Debí estar en un relativo error. Orillado por cierta nostalgia del confinamiento. Casi no tengo amigos gays, pero uno de ellos me buscó para pedirme asilo después de pelearse con su marido. Me juró por su abuelita que había estado confinado desde antes del debut en público de Susana Distancia, asegurándome que no había riesgos. No hay pedo. Se casó hace poco más de dos años. Una boda con un juez, jardín techado, platillos en cuatro tiempos y un DJ bastante malo. Terminé yendo solo porque días antes del evento hubo un desmadre con los boletos y sintió que de todos los jotos, yo tenía los huevos para presentarme solo, sin pena. A cambio prometió sentarme en una mesa de una bola de amigos gays, pero solteros. Creo que la bronca empezó por la marca de algún detergente, uno tan potente, que terminó lavando la cochambre y descubrimientos acumulados como gastritis. Por lo visto, el marido sabía que mi amigo se metía a las app de ligue, a escondidas. El pendejo, adicto a la pantalla, no desactivó las notificaciones y bueno, estas saltan a simple vista, sin necesidad de contraseñas.

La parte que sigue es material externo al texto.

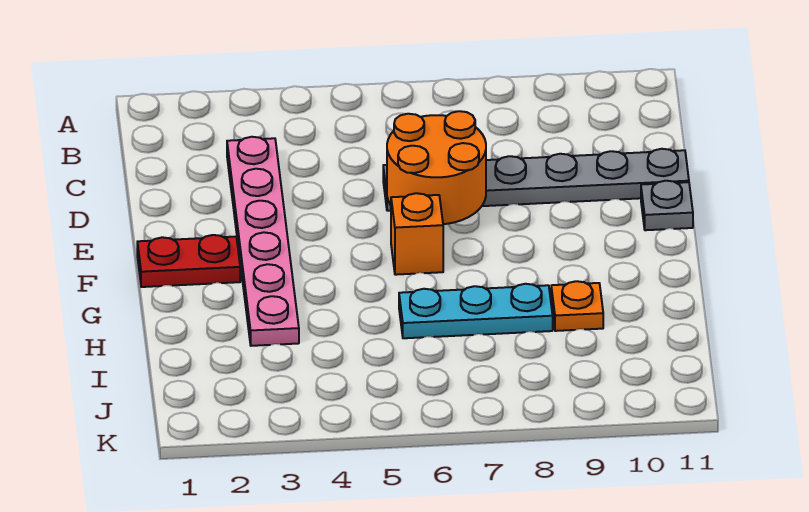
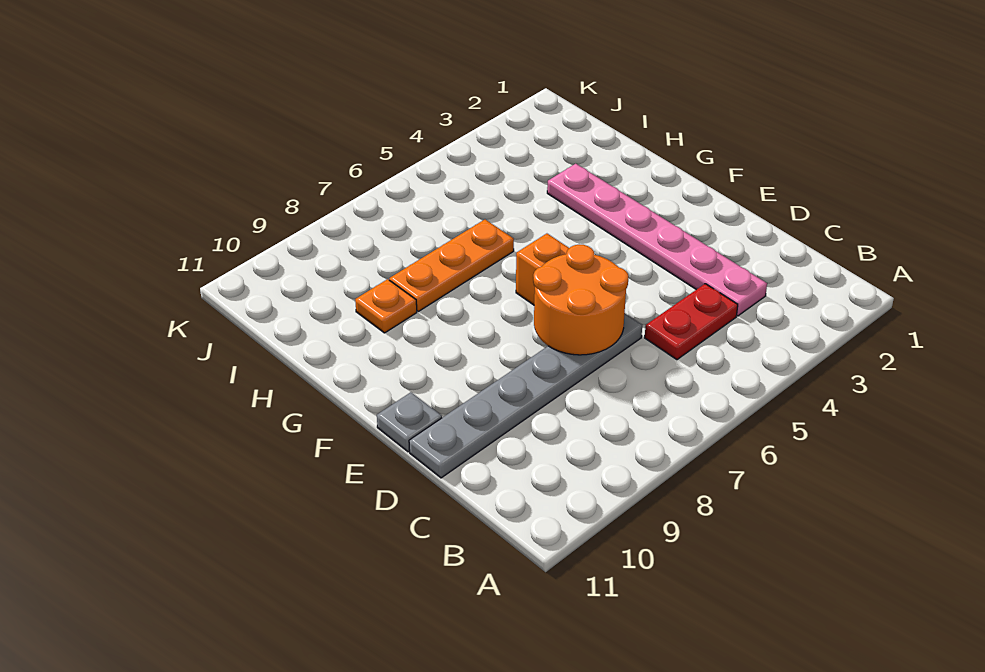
red plate F1:F2 level 1 -> red plate C4:C5 level 1
cyan plate H6:H8 level 1 -> orange plate H6:H8 level 1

Estuvo una semana exactamente. En la mañana cada quien estaba en lo suyo, incluyendo mi hermano, que se la pasa haciendo pesas con garrafones de agua. Solo hablamos por las noches con unas cervezas mientras repasábamos los hechos en los que por poco se parten la cabeza con algún utensilio de cocina. Le hice una mala broma diciéndole que me resultaba tragicómico que la homologación del matrimonio incluyera discusiones domésticas poco sofisticadas. Pensé que al menos las peleas en el matrimonio gay tendrían un componente de violencia como las luchas de la UFC, en donde el arrimón podría ser la reconciliación. Supe que tal comentario fue un jodido arrebato de mal gusto al calor de las cervezas que he empezado a quitarle la anilla desde las 4 de la tarde, por las muecas que expulsó seguido de un suspiro incómodo.
Evitamos hablar de los matrimonios igualitarios. Mi amigo lee estas columnas por lo que no había mucho que agregar al respecto. Y yo no quería hacerlo sentir que el pago por su estancia sería escuchar mis amarguras y mucho menos un “te lo dije”, aunque este texto tenga ese insoportable tufo de moraleja marginal.
Pero fue inevitable. Sobre todo cuando trajo a cuento el problema que supondría la repartición de los objetos que amueblaban su hogar. Solo había sacado toda su ropa y los instrumentos de trabajo. Lo vi muy decidido a plantarse en la separación, “ya veré luego lo del divorcio”, me dijo y agregó: “Sabes, lo que más pavor me daba en todo este tiempo era separarme y hoy lo único que quiero es estar en paz”, remató.
Pensé que buena parte de la sobrevivencia hetero se basa en su domesticación del miedo. Y que la estabilidad familiar se suele asociar obsesivamente en los bienes materiales, la gratificación inmediata del consumo, flujo de dinero que suponen un estatus de seguridad. La desesperada carrera por hacerse de patrimonios que puedan convertirse en herencias, la sobrevaloración del legado. La idea de que la familia se unifica proporcionalmente a la capacidad de consumo, lo que a su vez gesta infames desigualdades. Incluso cuando leo trágicas historias sobre parejas de homosexuales en las que cuando uno de ellos muere, el otro tiene que enfrentar a una desalmada familia que quiere dejarlo en la calle por no contar un documento que lo ampare ante la ley, redescubro la perversa relación que brota casi de manera espontánea entre la familia y el consumismo acumulado. ¿Por qué habríamos los homosexuales de replicar lo mismo? Si algo nos ha demostrado la cuarentena es que podemos vivir día a día con lo necesario y un buen soundtrack. En fin, ahí están, paternidades homoparentales comercializando úteros para que la estirpe les sepa más real, inscribiendo a sus hijos adoptados en colegios privados, católicos. El matrimonio es el triunfo del bienestar hetero. Nunca nuestro. Ahora el matrimonio igualitario nos inserta miedos entre nosotros. Discrimina moralmente entre los gays promiscuos de los recatados, aunque sea de forma virtual, como le sucedió a mi cuate. No creo que tener una cuenta en el Scruff sea un argumento suficiente como para solicitar el divorcio.
Antes de irse a su tierra, le pedí a mi huésped de una semana si podría escribir sobre su experiencia. Así que también aprovecho para pedirle disculpas si es que en una de esas borracheras intenté meterle mano con una insensibilidad aberrante. Es por eso que casi no tengo amigos gays.